Task goal:
Starting at the beginning of the rows and ending at the line containing "What percentage do", give the lines again with "category" switched to "group" and everything else unchanged. Leave the pictures out.

[Recorded data]
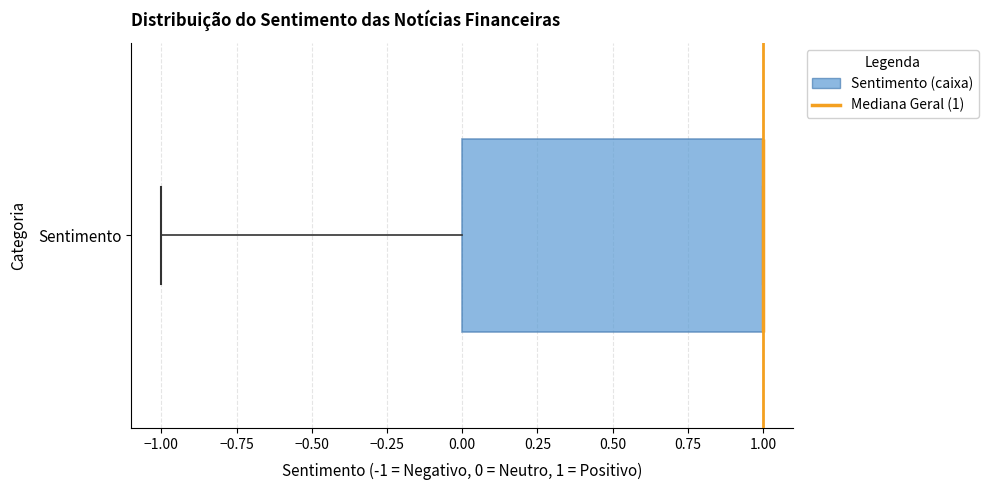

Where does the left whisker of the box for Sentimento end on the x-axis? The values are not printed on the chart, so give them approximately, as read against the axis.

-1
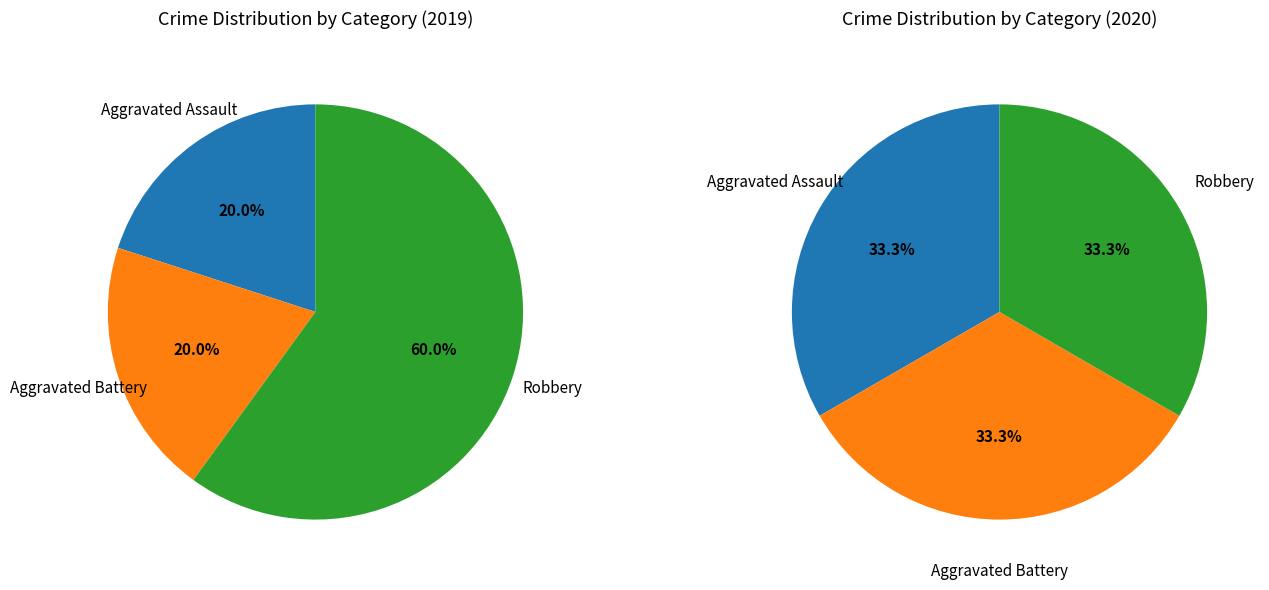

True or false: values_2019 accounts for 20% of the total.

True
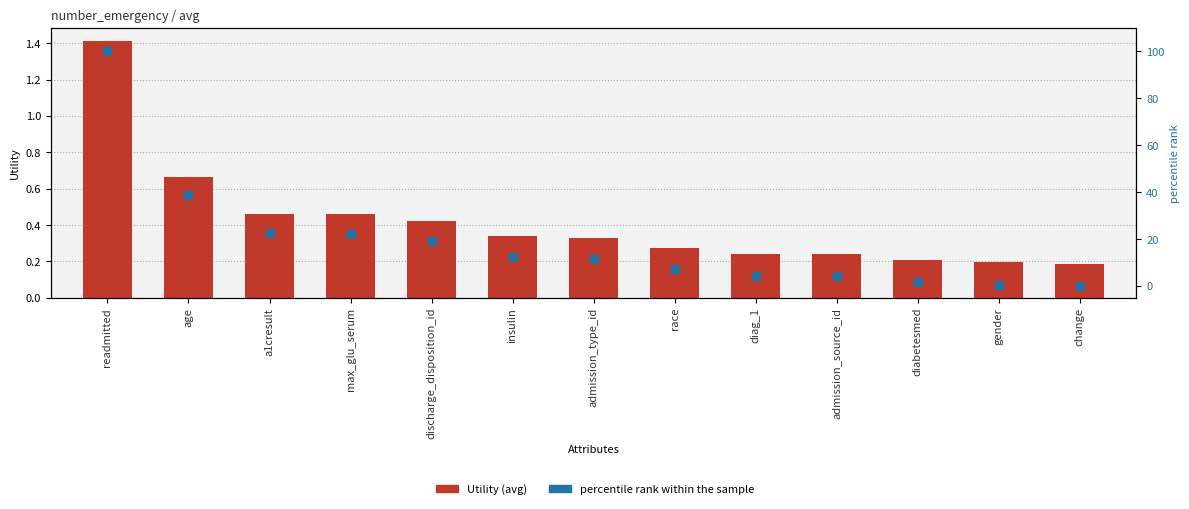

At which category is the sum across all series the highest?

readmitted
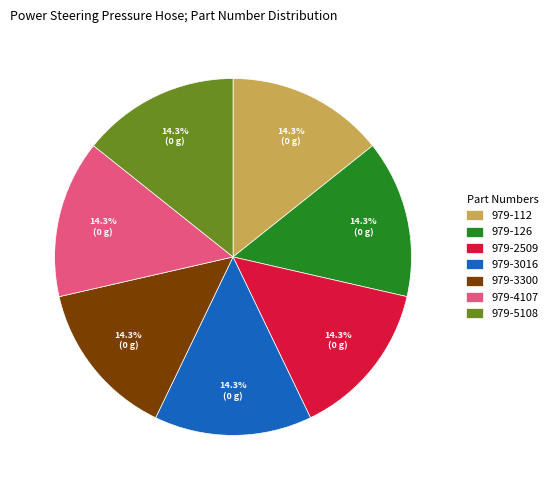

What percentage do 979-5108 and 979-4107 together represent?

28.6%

The answer:
Where does the left whisker of the box for Sentimento end on the x-axis? The values are not printed on the chart, so give them approximately, as read against the axis.

-1

True or false: values_2019 accounts for 20% of the total.

True

At which group is the sum across all series the highest?

readmitted

What percentage do 979-5108 and 979-4107 together represent?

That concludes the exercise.